There are a lot of words like this on the Left, seemingly radical words that, on further examination, stand for nothing in particular. Consider the proliferating calls to "decolonize" things as varied as universities, museums, the wellness industry, and your bookshelf. Or maybe, if you've spent time on certain parts of Twitter, you've seen calls for "reeducation" or been threatened with it yourself. There are many, many things you can be reeducated out of: white supremacy, misogyny, homophobia, fatphobia. The big one is being a "settler," and reeducating settlers is a crucial step toward decolonization.

"Settler" is a disparaging term for white Americans (even later white immigrants are considered settlers, since they eventually assimilated into settler society). Its popularity owes a lot to Settlers: The Mythology of the White Proletariat, a 1983 polemic by the American Maoist J. Sakai. If you "read Settlers," you'll learn that all white people, regardless of their class position, are oppressors and enemies of the "true" proletariat, i.e., black people, indigenous people, and other people of color. In other words, according to this view, the majority of Americans are illegitimate occupiers whose interests, opinions, and preferences can be safely dismissed with a wave of the hand (pending their reeducation).

It's difficult to wrap your head around what any of this might mean in practice. In an influential essay, the academics Eve Tuck and K. Wayne Yang insist that "decolonization is not a metaphor." It is not a grandiose way of talking about reading more authors of color, for instance. It is a literal demand for the decolonization of the United States, which presumably entails the abolition of all its existing political, cultural, and economic structures.

If decolonization really isn't a metaphor, then you might ask how, exactly, a real-world settler could be talked out of owning a house. But such questions just go to show you're still thinking like a settler. Tuck and Yang finish their essay by advocating for what they call an "ethic of incommensurability," which "stands in contrast to aims of reconciliation." "Reconciliation," they write, "is about rescuing settler normalcy, about rescuing a settler future. Reconciliation is concerned with questions of what will decolonization look like? What will happen after abolition? What will be the consequences of decolonization for the settler? Incommensurability acknowledges that these questions need not, and perhaps cannot, be answered in order for decolonization to exist as a framework."

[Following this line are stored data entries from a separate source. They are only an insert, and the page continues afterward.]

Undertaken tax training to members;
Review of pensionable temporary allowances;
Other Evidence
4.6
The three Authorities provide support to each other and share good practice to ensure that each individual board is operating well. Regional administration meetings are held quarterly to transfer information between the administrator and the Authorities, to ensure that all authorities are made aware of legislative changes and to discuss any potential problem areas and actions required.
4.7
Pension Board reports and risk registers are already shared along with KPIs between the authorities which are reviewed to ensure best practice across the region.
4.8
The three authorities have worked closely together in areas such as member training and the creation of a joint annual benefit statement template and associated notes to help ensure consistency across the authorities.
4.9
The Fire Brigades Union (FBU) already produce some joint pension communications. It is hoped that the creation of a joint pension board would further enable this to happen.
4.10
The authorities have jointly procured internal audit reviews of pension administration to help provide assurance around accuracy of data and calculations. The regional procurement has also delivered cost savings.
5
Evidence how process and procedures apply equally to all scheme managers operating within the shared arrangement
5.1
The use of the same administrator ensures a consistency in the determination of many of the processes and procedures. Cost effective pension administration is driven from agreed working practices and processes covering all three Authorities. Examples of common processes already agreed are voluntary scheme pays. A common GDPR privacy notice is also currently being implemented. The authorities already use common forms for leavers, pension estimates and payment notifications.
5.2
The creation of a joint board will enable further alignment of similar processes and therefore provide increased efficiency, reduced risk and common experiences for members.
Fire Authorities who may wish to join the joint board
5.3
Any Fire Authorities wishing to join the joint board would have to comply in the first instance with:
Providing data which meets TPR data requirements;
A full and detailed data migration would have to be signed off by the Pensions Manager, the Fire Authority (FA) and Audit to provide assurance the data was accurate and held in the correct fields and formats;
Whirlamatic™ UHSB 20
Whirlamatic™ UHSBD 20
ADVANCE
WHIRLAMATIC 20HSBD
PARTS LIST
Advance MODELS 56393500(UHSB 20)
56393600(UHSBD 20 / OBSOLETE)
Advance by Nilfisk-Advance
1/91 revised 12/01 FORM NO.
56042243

There is something I deeply admire in this paragraph, something rather wonderful about how smoothly it twists itself out of the way of any incoming questions. The most delightful part is the innocent little "perhaps" hiding in front of "cannot" in the last sentence. As rationalizations go, it's surely one of the more elegant examples you could find. Decolonization and its cousin reeducation are supposed to be opaque, and this is supposed to cause discomfort.

Of course, this vision's combination of vague menace with a total lack of any specifics makes it singularly unappetizing to the average person. But one shouldn't assume that it's intended as a real vision of the future or, indeed, that the Left has any real interest in such a project. Like all dystopian fiction, it is not so much a warning about the future as it is a description of the present, when the vast majority of Americans are already quite "uncomfortable" and subject to constant "reeducation" by their self-styled betters in politics and media.

Words such as "reeducation" and "decolonization," that is, are not descriptions of things that are going to happen but of things happening right now. They drape in romantic and revolutionary garb the dreary reality of human resource struggle sessions, moralizing lectures, and bureaucratic behavioral nudges. "Reeducation" is particularly versatile, as it conjures images of Gulags but can also describe something as innocent as a simple conversation. One can deploy the former meaning as a chest-thumping snarl — "Even some leftists are going to find themselves up against the wall when the reeducation comes" — and then, when the objects of your threats are uncooperative, pretend to be wounded that they don't even want to have a discussion.

This is the real "ethic of incommensurability." Discomfort is at once the mark of guilt and the desired outcome of every behavioral intervention. Our rhetoric and actions are intended to make you uncomfortable, and the fact that they actually make you uncomfortable is proof that you are a deserving target of our aggression. Translated into art, it's like a rather good M.C. Escher drawing. But in the interpersonal realm, it's the hallmark of an abusive relationship.